Un quiebre, una revuelta, fuego amigo, o como quiera que se llame es el momento que vive la Iglesia Evangélica luego de la declaración del Concilio Nacional en la que hablaron del enfriamiento de las relaciones con el gobierno a raíz del episodio en el Te Deum el fin de semana recién pasado.

Resulta que ni bien había transcurrido poco más de una hora de la declaración de Cristián Nieto, director de comunicaciones, cuando el obispo y representante de la Mesa Ampliada de las Iglesias Evangélicas, Emiliano Soto, salió a contradecirlo, a desentenderse de las palabras de la cúpula.

“Tal vez las personas no logran darse cuenta hasta donde pueden afectar con sus palabras al otro. Si yo digo cosas con palabras hirientes, el criterio de la persona que recibe eso recién va a acusar el golpe. Si la persona dice que le faltaron el respeto, yo al menos pido disculpas, porque es importante seguir manteniendo las relaciones, no insisto en una tozudez, en una soberbia, en una posición intransigente de continuar en una posición que podría decirse tan dura. Todo lo contrario, más vale pedir perdón, decir que nos equivocamos, porque las disculpas engrandecen a las personas”, anunció.

Vale recordar que Nieto, en parte, sostuvo en un punto de prensa, que “les hemos convocado para comentar nuestra desazón por comentarios que se hacen en la prensa, por comentarios que se han hecho, mal intencionados a nuestro juicio, porque nos quieren aparecer como intolerantes, agresivos, talibanes cristianos, que no lo somos. Hoy día nos enfrentamos a un enfriamiento en las relaciones con el gobierno, porque se ha faltado a la verdad, porque en este templo no se insultó a la Presidenta, los líderes que estaban en el altar. Nosotros como iglesia no nos podemos hacer cargo de los estados emocionales de las personas, por lo menos las que estaban afuera, y que esos ataques que le hicieron a la Presidenta que nosotros condenamos como el que más. Esta es un iglesia amorosa, es una iglesia inclusiva. es una iglesia convocante.

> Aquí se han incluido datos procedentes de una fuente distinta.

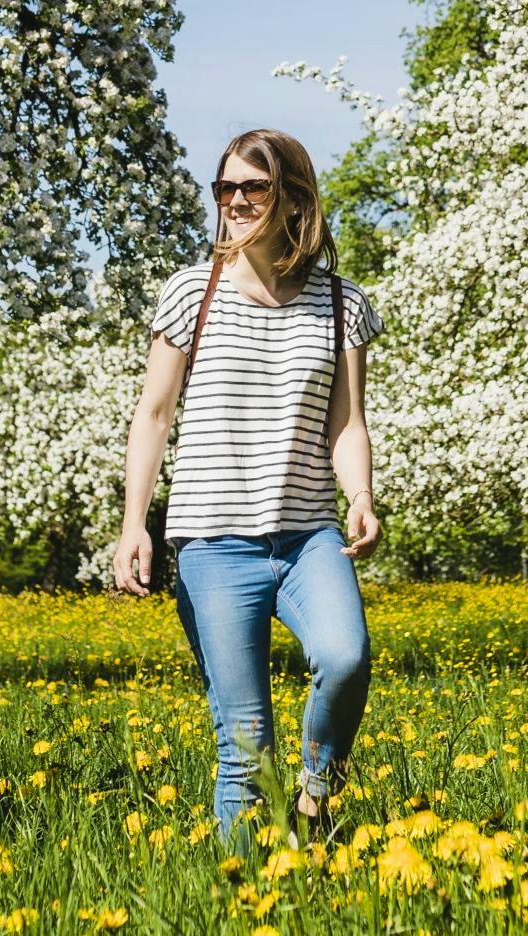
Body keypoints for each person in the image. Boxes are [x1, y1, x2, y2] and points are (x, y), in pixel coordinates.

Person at [115, 128, 382, 839]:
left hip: (307, 536)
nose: (233, 201)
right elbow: (153, 414)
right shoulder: (189, 292)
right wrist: (132, 524)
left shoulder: (341, 305)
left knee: (346, 658)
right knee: (245, 742)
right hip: (211, 543)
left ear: (293, 199)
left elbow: (347, 424)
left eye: (252, 188)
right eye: (224, 188)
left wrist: (360, 497)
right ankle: (238, 896)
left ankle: (316, 798)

En consecuencia no nos hacemos cargo de esos gritos (…) el único grito que hubo al interior de la catedral fue sacado por las fuerzas nuestras inmediatamente después de ocurrido el hecho. Entonces, que alguien diga que en el altar se trató mal a la Presidenta me parece a mí que es un exceso y que falta a la verdad. Y eso ha tensionado las relaciones que nosotros, como iglesia, como una comunidad que representa a más de cuatro millones de personas en el país, nos parece que no solamente es una incomodidad hacia nosotros, nos parece que además es muy injusto. Entonces, si lo que le molesta al Gobierno son las críticas que todo el mundo sabe que nosotros tenemos una postura frente a los temas valóricos, y si lo que se nos quiere pedir es que seamos obsecuentes, para ser entonces acogidos, les quiero decir entonces que se equivocan. Nosotros no vamos a hacer obsecuencia. Les quiero decir que nosotros somos bilblocéntricos, y al ser biblocétricos significa que nosotros apostamos y seguimos a los apóstoles que aparecen en la biblia, y ninguno de ellos se puso de rodillas frente al poder, por el contrario, solamente les invito que revisen la historia de Juan el Bautista”.

“Nos parece impropio que dentro la misma iglesia haya gritos fuera de lugar, en una ceremonia tan importante no corresponde, porque además se hicieron algunos discursos bastante violentos que afectan la integridad de las personas. Nosotros somos respetuosos de todas las instituciones especialmente si invitamos a la Presidenta a nuestra casa, no podemos darle golpes a quienes invitamos a nuestra casa, tenemos que tener un trato deferente“, dijo además Emiliano Soto.